Bernard Pivot

Non, ce n’est pas vrai : le célèbre journaliste, ex-animateur de l’émission Apostrophes, n’a pas écrit un livre sur l’accordéon … mais il en parle quand même dans “La mémoire n’en fait qu’à sa tête” (chez Albin Michel), un ouvrage conçu comme une série de sujets de 2 à 5 pages chacun. Ses débuts au Figaro Littéraire, une foule d’écrivains, l’académie Goncourt, l’exactitude, les professeurs, l’école, l’accent circonflexe, l’urgence de l’écriture, les amours … les idées et les mots ne manquent pas, entre autres des mots peu courants, certains plus tarabiscotés que d’autres, sans que cela devienne rebutant. Quelques mots paraissent tellement évidents qu’on se dit “mais pourquoi ne les emploie-t-on pas ?”. Ainsi “incurieux” et “inactuel”, qui font penser à “l’inappétance” (manque d’appétit) évoquée récemment par un médecin et qui nous paraissait bien moins sympathique !

Mais avec “Accor, accordé, accordéon”, l’auteur fait mouche. Voudrait-il parler de la valse chantée par Juliette Gréco ? On n’en est pas loin. Il pense tout d’abord aux “chaussettes en accordéon” : “Comparer des chaussettes plissées, affalées sur les chevilles, à un accordéon dont le soufflet se tend et se replie, me parut malin”.

Il pense aussi aux bals, et l’accordéon lui paraît être une boîte magique.

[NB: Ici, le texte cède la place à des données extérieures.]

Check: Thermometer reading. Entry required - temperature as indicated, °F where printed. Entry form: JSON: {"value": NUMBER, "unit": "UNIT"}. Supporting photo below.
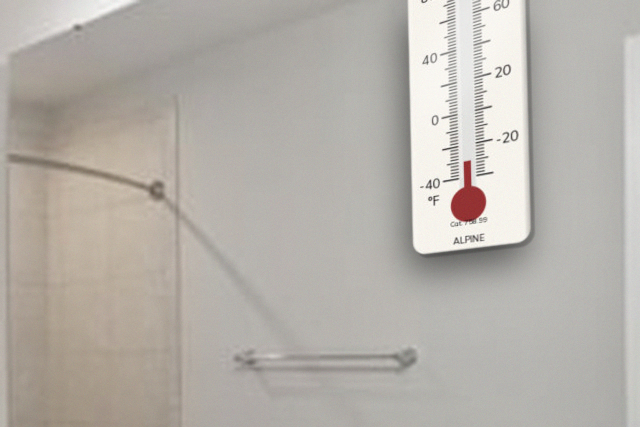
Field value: {"value": -30, "unit": "°F"}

“Il existe deux sortes d’accordéons : les accordéons des villes et les accordéons des champs. Plus une troisième ethnie à bretelles, d’escale celle-là, les accordéons des  ports. Dansées par des ouvriers, des paysans ou des marins, valses et javas étaient à peu près les mêmes dans les guinguettes, les salles des fêtes et les bars. Ce n’était pas l’accordéoniste qui, dépliant et repliant son instrument, donnait le ton, faisait la différence, même si certains savaient lancer à la foule des mots qui lui donnaient un surcroît d’allant et de bonne humeur.
L’ambiance tenait surtout aux danseurs. Mouvements, couleurs, rires, cris, applaudissements, baisers produisaient, stimulé par la musique, un plaisir collectif différent d’un bal à l’autre, les couples de femmes ou de jeunes filles n’étant pas les moins joyeux ou les moins survoltés”.